Complete moment convergence of moving average processes for $m$-widely acceptable sequence under sub-linear expectations

TL;DR

This paper establishes complete moment convergence for partial sums of moving average processes involving $m$-widely acceptable random variables under sub-linear expectations, extending classical probability results to this broader framework.

Contribution

It introduces the first complete moment convergence results for moving average processes with $m$-widely acceptable variables under sub-linear expectations.

Findings

Proves convergence under specific conditions on coefficients and variables.

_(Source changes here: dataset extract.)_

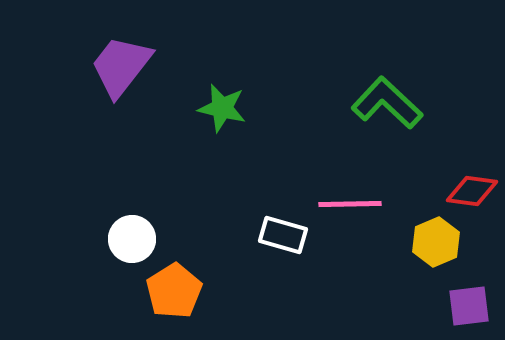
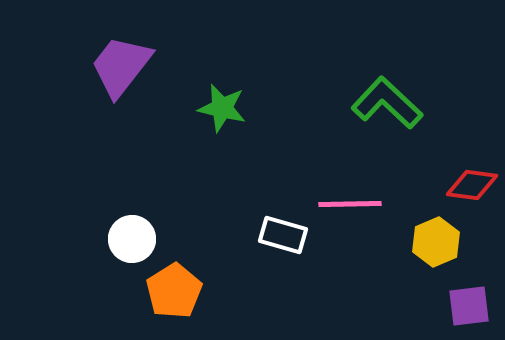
red diamond: moved 6 px up
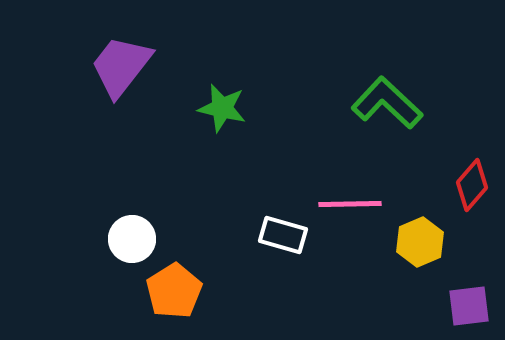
red diamond: rotated 57 degrees counterclockwise
yellow hexagon: moved 16 px left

Extends classical probability results to sub-linear expectation spaces.

Provides theoretical foundation for future research in this area.

Abstract

In this article, the complete moment convergence for the partial sum of moving average processes $\{X_n=\sum_{i=-\infty}^{\infty}a_iY_{i+n},n\ge 1\}$ is estabished under some proper conditions, where $\{Y_i,-\infty<i<\infty\}$ is a sequence of $m$-widely acceptable ($m$-WA) random variables, which is stochastically dominated by a random variable $Y$ in sub-linear expectations space $(\Omega,\HH,\ee)$ and $\{a_i,-\infty<i<\infty\}$ is an absolutely summable sequence of real numbers. The results extend the relevant results in probability space to those under sub-linear expectations.